第142章 番外观影2-《综影视:我有一个福利系统》

  【本题答案:角丽谯、云彼丘。

  恭喜李莲花暂居答题分数榜首之位。】

  “这.....怎会如此?!这是不是弄错了?”

  “彼丘怎会给门主下毒,还是与金鸳盟那妖女联手,莫不是其中有何误会?!”

  四顾门内,云彼丘素日好友众多,此刻皆面露惊惶,难以置信之色尽显。

  云彼丘本人面色惨白如纸,迎上李相夷那审视探究的目光,张了张嘴,却像是被无形之物哽在喉间,竟不知如何为自己辩驳。

  另一边,角丽谯被一股凛冽杀机牢牢锁定,原本多情妩媚的双眸此刻只剩惊惶之色。

  “尊上,属下当真不知为何会如此啊。”

  一旁雪公按捺不住,也出言解围:“是啊,尊上,光幕上所言也不尽可信,即便是真的,想必圣女也是有苦衷的。”

  “尊上~”角丽谯泪眼涟涟。

  笛飞声冷哼:“先饶你一命,是真是假看下去便知。”

  角丽谯逃过一劫,暗暗松了一口气,只是心里的担忧丝毫未少。

  似乎是为了佐证答题空间所呈答案的真实性,光幕又放出了一段画面,主角刚好就是云彼丘与角丽谯。

  角丽谯直接证实了云彼丘为她着迷,心甘情愿给李相夷下毒,甚至还要帮角丽谯去偷一百零八牢的舆图。

  至此,众人望向云彼丘的目光陡变,不少四顾门中脾气火爆之人,更是怒发冲冠,纷纷拔剑指向云彼丘。

  “叛徒受死!”

  “住手!”李相夷冷峻出声,面容似覆寒霜。

  “门主,此等背叛之举,岂可轻饶!”四顾门人满心愤懑,不甘地叫嚷道。

  李相夷冷冷瞥了云彼丘一眼,沉声道:“我说住手,有何事待回归门中再议,莫要在此徒惹旁人耻笑。”

  这些人都是李相夷的死忠,既然门主话中意思没想放过这个叛徒,他们也就忍一时,只待回归之后,再好好清算。

  云彼丘忍不住想李相夷会如何对他,这种未知才是最可怕的。

  他比任何人都清楚,李相夷是何种爱恨分明的性情。

  单孤刀一直在做一个隐形人,从进来后就尽量不开口。

  此时他眼神暗中朝封磬所在之处掠去,云彼丘此番被揭露,让他不禁联想到自身,现在唯有暗自祈祷,盼那光幕莫要将他的谋算暴露在人前才好。

  用实际证据证明第一道题的答案后,光幕上的内容继续播放。

  【因李相夷不幸中毒,笛飞声险胜半招,随后二人竟双双坠入东海,自此生死成谜。

  时光流转,画面陡然一换,呈现的已是多年之后的光景。

  以神医李莲花为叙事视角的剧情,就此徐徐展开。】

  当狐狸精出现在光幕上时,李莲花一只手捂住脸,心中已然预见到接下来即将发生之事。

  果不其然,当李莲花的脸出现在光幕上时,众人的目光齐刷刷地投向他所处的这一角落。

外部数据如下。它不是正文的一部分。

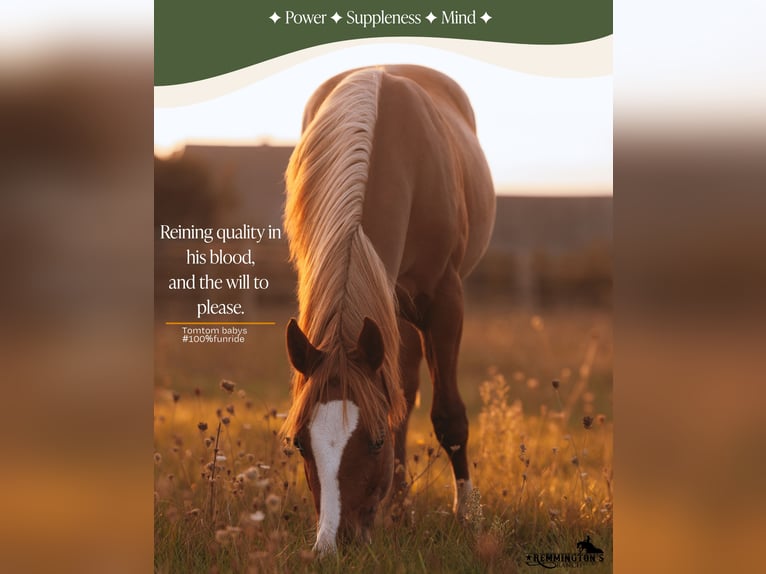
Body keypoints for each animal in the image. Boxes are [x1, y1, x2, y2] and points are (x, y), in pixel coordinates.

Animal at [281, 64, 495, 553]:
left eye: (374, 443)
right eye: (300, 443)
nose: (333, 546)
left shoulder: (445, 300)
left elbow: (448, 416)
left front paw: (468, 517)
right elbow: (399, 404)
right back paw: (399, 509)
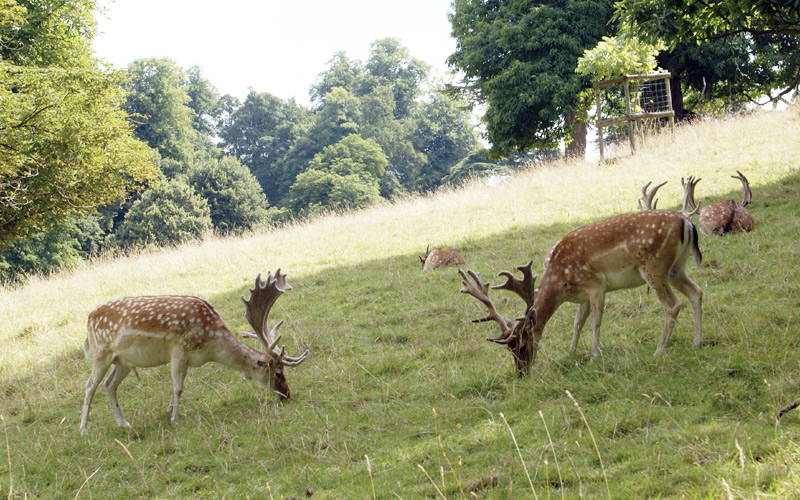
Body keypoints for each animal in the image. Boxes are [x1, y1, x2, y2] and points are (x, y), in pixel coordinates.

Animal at [80, 270, 306, 434]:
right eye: (278, 373)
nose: (287, 394)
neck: (210, 344)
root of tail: (89, 318)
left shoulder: (187, 359)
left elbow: (177, 386)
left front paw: (169, 412)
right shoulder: (179, 349)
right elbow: (178, 387)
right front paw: (174, 419)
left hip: (123, 361)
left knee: (109, 384)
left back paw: (123, 423)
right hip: (101, 352)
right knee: (90, 385)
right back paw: (83, 429)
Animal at [460, 188, 704, 376]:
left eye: (522, 344)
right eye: (509, 350)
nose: (521, 373)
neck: (560, 281)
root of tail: (687, 222)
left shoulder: (595, 285)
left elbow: (595, 321)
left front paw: (595, 356)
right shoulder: (583, 296)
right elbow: (578, 323)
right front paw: (571, 352)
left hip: (654, 267)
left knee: (673, 305)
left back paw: (659, 350)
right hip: (676, 268)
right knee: (697, 292)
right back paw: (696, 341)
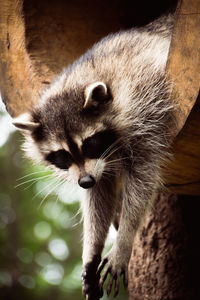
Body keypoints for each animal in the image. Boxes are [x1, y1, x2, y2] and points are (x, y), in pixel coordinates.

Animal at [12, 13, 175, 298]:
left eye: (89, 144)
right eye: (62, 156)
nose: (85, 181)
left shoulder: (147, 105)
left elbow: (143, 178)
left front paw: (124, 240)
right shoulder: (94, 167)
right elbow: (99, 196)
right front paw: (91, 248)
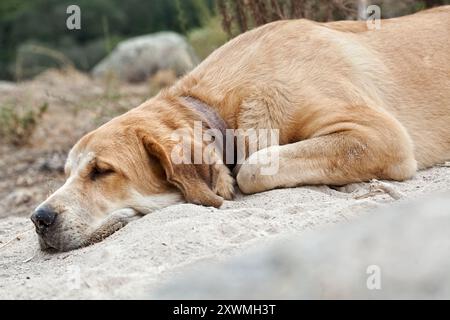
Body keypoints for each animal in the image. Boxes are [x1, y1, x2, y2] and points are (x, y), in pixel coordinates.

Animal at [31, 6, 450, 251]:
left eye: (102, 171)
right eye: (66, 174)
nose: (39, 219)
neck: (218, 106)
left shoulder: (381, 135)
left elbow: (252, 168)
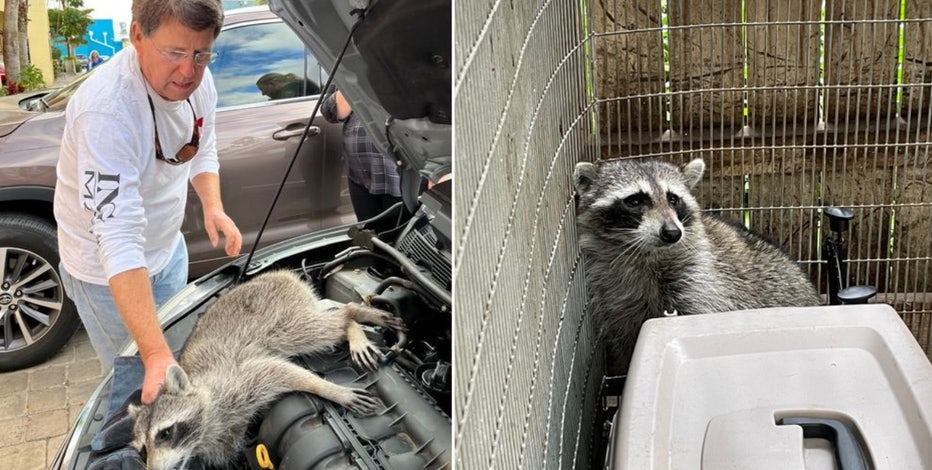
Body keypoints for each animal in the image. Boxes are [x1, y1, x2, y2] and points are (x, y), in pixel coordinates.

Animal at [130, 270, 406, 469]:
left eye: (165, 433)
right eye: (142, 450)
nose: (151, 469)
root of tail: (280, 273)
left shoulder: (235, 378)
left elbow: (281, 371)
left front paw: (330, 389)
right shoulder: (225, 437)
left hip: (280, 318)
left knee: (319, 327)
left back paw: (353, 317)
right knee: (325, 311)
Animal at [573, 158, 821, 374]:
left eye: (673, 199)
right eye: (634, 200)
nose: (672, 232)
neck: (645, 255)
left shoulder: (701, 280)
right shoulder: (615, 297)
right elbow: (625, 342)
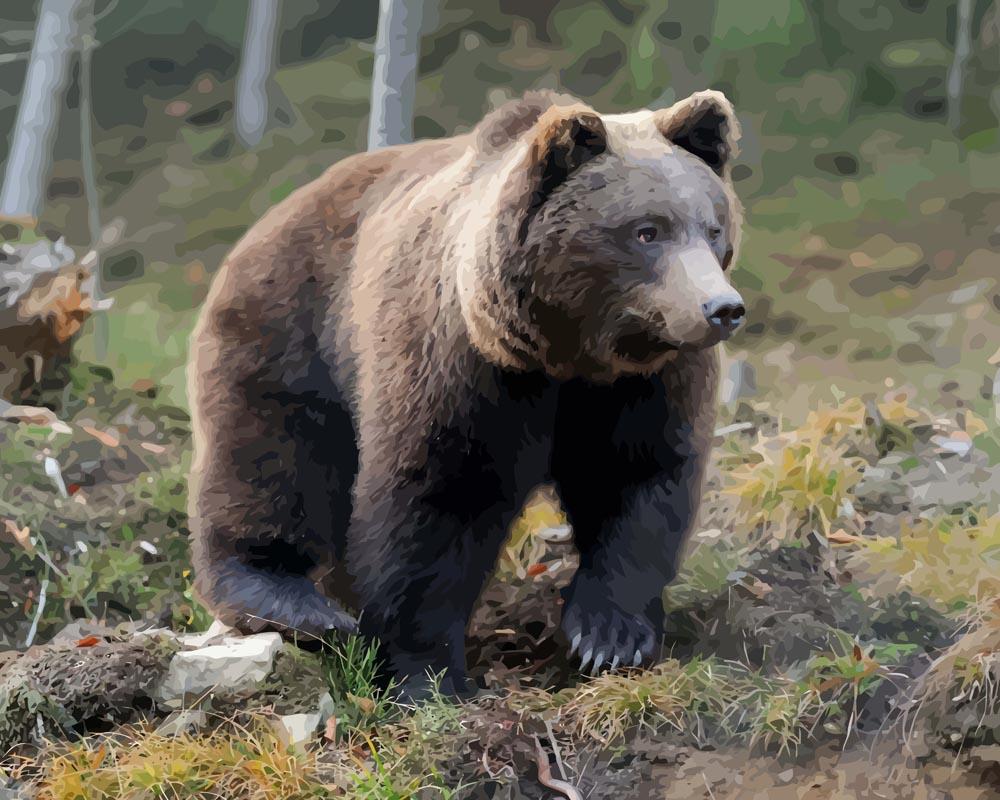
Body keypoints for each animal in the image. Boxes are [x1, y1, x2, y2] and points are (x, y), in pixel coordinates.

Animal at [191, 87, 748, 696]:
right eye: (647, 230)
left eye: (713, 228)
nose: (722, 308)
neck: (563, 353)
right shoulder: (462, 370)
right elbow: (436, 501)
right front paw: (426, 674)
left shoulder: (643, 381)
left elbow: (636, 481)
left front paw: (608, 637)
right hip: (291, 330)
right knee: (272, 459)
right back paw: (295, 603)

  “莲花楼中的李莲花,莫非便是那声音提到的天道之子?”

  在座的聪明人不少,见李莲花那略显苍白病弱的面容,思绪纷纷流转,联想到了他的真实身份。

  而就在这时,李相夷缓缓朝他走去。

  在众人惊愕的目光注视下,他竟也随意地席地而坐。

  目光灼灼,直直地盯着李莲花,缓缓开口道:“你是我。”

  李莲花微微一叹,无力地扯了下嘴角,回应道:“我还说你是我呢。”

  李相夷却是满不在乎地耸了耸肩:“都一样,不是吗?”

  李莲花轻轻摇头,神色间透着一丝怅惘:“不一样,我是性情温和、救苦救难的神医李莲花。而你却是目中无人、恣意骄狂的李相夷,这其间的差异,何止千里。”

  李相夷面露错愕之色,显然没想到未来的自己会如此贬低他。

  除了光幕中传来的声音仍在回荡,这答题空间仿若被按下了静音键,陡然安静下来。

  众人一边分出心神,专注聆听光幕中的话语,一边眼角余光频频朝这边的角落瞥去。

  难以想象,这样明显看上去性格迥异的两个人,其实是同一个,时间还真的能改变一个人。

  一个冷傲高傲,如骄阳悬于天际,耀眼夺目。

  一个温和淡然,如月光洒落人间,柔和温润。

  ......

  在短暂的错愕过后,年仅十七的李相夷,便被李莲花这个老狐狸这番不要脸的说辞给气笑了。

  “你性情温和?你可别把你自己给骗了。”李相夷微微挑眉,眼中满是不屑与嘲讽。

  别人他不知道,他还能不知道自己?

  他李相夷这辈子都不可有温和的性子!

  就算有,那也是伪装的!

  李莲花却仿若未觉,只是轻轻摇头,露出一副大失所望的模样,悠悠叹道:“瞧瞧你,连真话都听不进去,说你目中无人,倒还真没说错。”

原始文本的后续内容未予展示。